- Directed by: Richard Omos Iboyi
- Produced by: Ifeanyi Ukaeru
- Starring: Ejike Asiegbu, Sani Muazu, Ngozi Nwosu, Nancy Isime, Enyinna Nwigwe, Anthony Munjaro, and Doris Ifeka
- Production company: Ekwe Nche Entertainment Limited
- Release date: 24 June 2021;
- Running time: 99 minutes
- Country: Nigeria
- Language: English

= The Silent Baron =

2021 Nigerian action drama film

The Silent Baron is a 2021 Nigerian action drama film produced and directed by Ifeanyi Ukaeru and Richard Omos Iboyi in collaboration with the National Drug Law Enforcement Agency under the production company of Ekwe Nche Entertainment Limited to celebrate the United Nations Day Against Drug Abuse and Illicit Trafficking. The film stars Ejike Asiegbu, Sani Muazu, Ngozi Nwosu, Nancy Isime, Enyinna Nwigwe, Anthony Munjaro, and Doris Ifeka.

== Synopsis ==
Anselm is a drug dealer who employs young ladies in his illicit drug trafficking business. He deceitfully lures a lady into a relationship only to use her as a courier.
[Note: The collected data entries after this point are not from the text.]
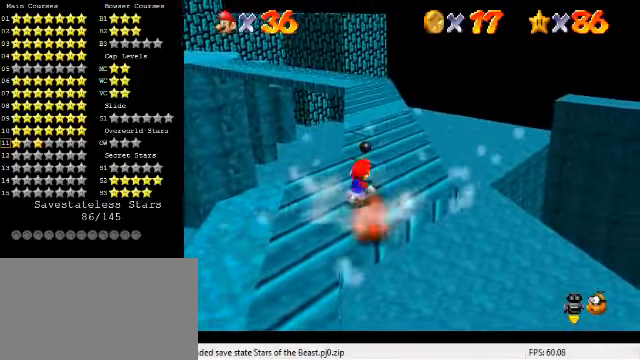
Gameplay with keyboard; each line is a JSON object with the keys held at the frame after it. "events" lists presses ("down") and releases ("up") of "a", "c", "ctrl", "d", "down", "left", "return", "right", "s", "shift", "up", "w", "x" and "y" between this image and that frame as [ms after this image, input, new state], when the widget could be followed in between. No other keys are recorded. Mouse input is not recorded.
{"keys": ["right", "up"], "events": [[167, "right", "up"], [267, "right", "down"]]}
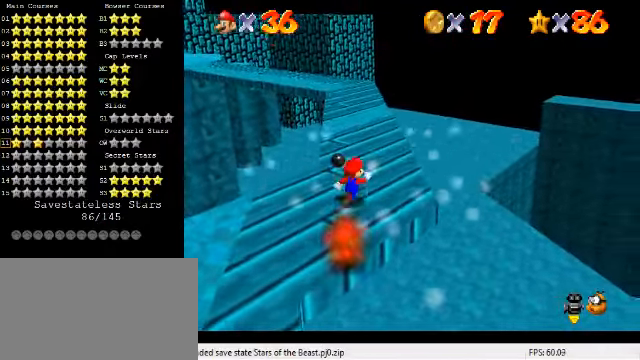
{"keys": ["right", "up"], "events": [[67, "right", "up"], [234, "right", "down"], [400, "right", "up"], [500, "right", "down"]]}
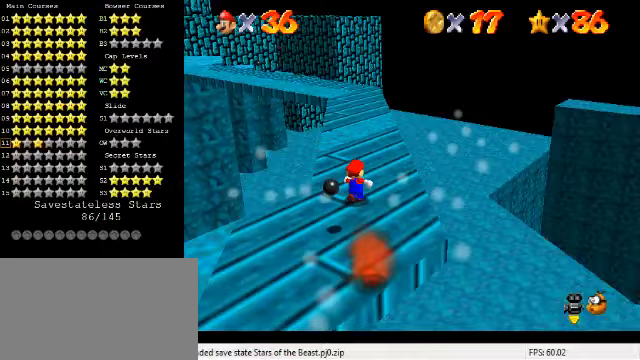
{"keys": ["right", "up"], "events": [[167, "right", "up"], [333, "right", "down"]]}
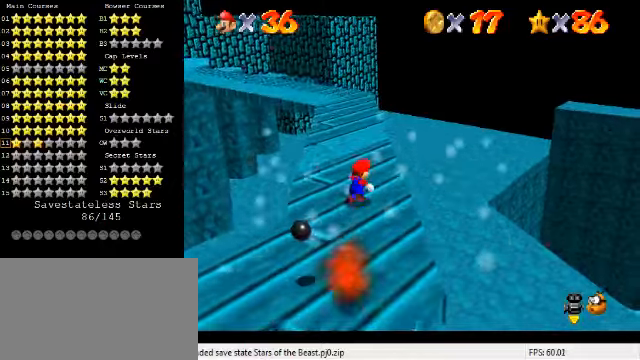
{"keys": ["up"], "events": [[67, "right", "up"], [200, "right", "down"], [367, "right", "up"]]}
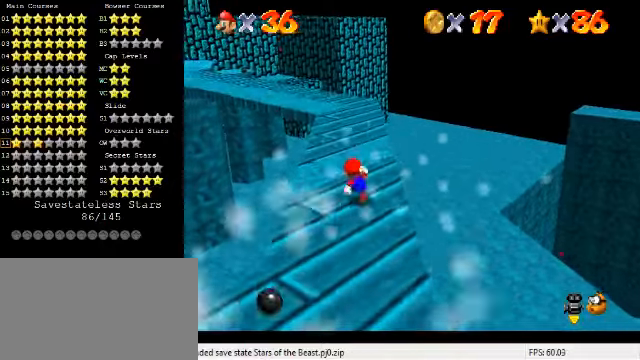
{"keys": ["up"], "events": [[100, "y", "down"], [167, "shift", "down"], [400, "shift", "up"], [433, "y", "up"]]}
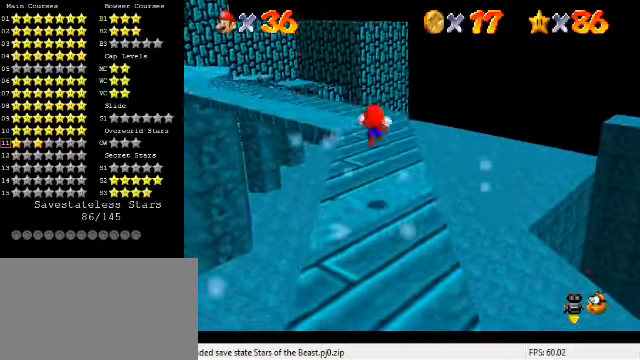
{"keys": ["right", "up"], "events": [[400, "right", "down"]]}
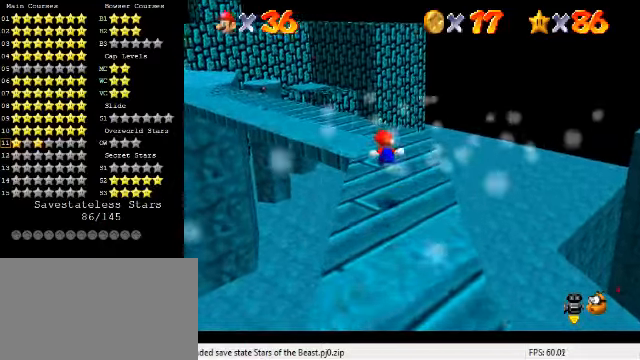
{"keys": ["right"], "events": [[67, "up", "up"], [100, "right", "up"], [500, "right", "down"]]}
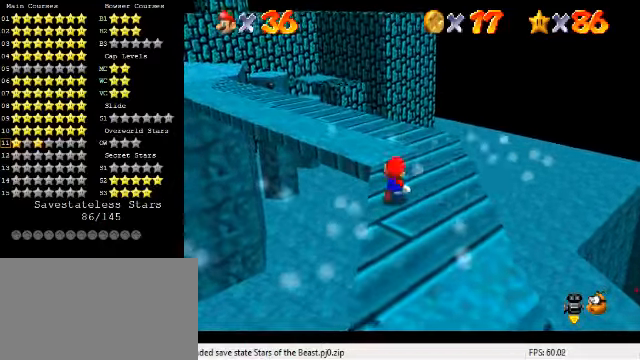
{"keys": ["right", "up"], "events": [[167, "up", "down"], [400, "d", "down"], [500, "d", "up"]]}
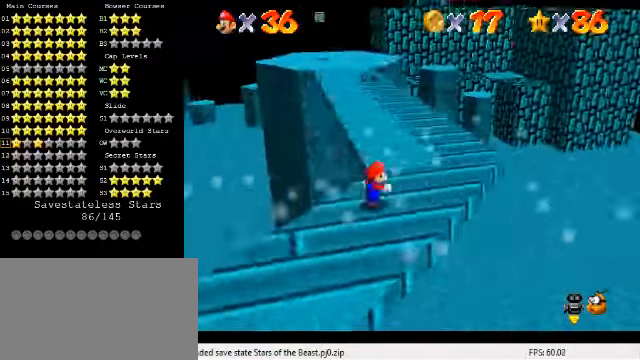
{"keys": ["right", "up"], "events": [[67, "up", "up"], [100, "right", "up"], [267, "right", "down"], [333, "up", "down"]]}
Anselm encounters Frank, a highly disciplined NDLEA officer saddle with the responsibility of making sure that Nigeria is not decertified by the American Drug Administration as a result of increased flow of drug activities.

== Cast ==

- Adunni Ade
- Anthony Monjaro as Frank
- Enyinna Nwigwe as Anselm
- Jibola Dabo
- Nancy Isime as Anita
- Ngozi Nwosu as Mama Bola
- Doris Ifeka
- Ejike Asiegbu
- Priscilla Okpara
- Sani Mu'azu

== Premiere ==
The film premiered on 26 June 2021, the United Nations Day Against Drug Abuse and Illicit Trafficking, at Silverbird Entertainment Centre, Abuja. In attendance were Vice President Yemi Osinbajo, Chairman of the National Drug Law Enforcement Agency, Buba Marwa. Adamawa North Senatorial District representative Senator Ishaku Abbo, member representing Adamawa Central Senatorial District Senator Aishatu Dahiru Ahmed (Binani), Director-General of the National Council For Arts and Culture, Otunba Olusegun Runsewe, former chairperson of the Economic and Financial Crimes Commission (EFCC) Farida Waziri and Secretary of NDLEA, Barrister Shedrack Haruna.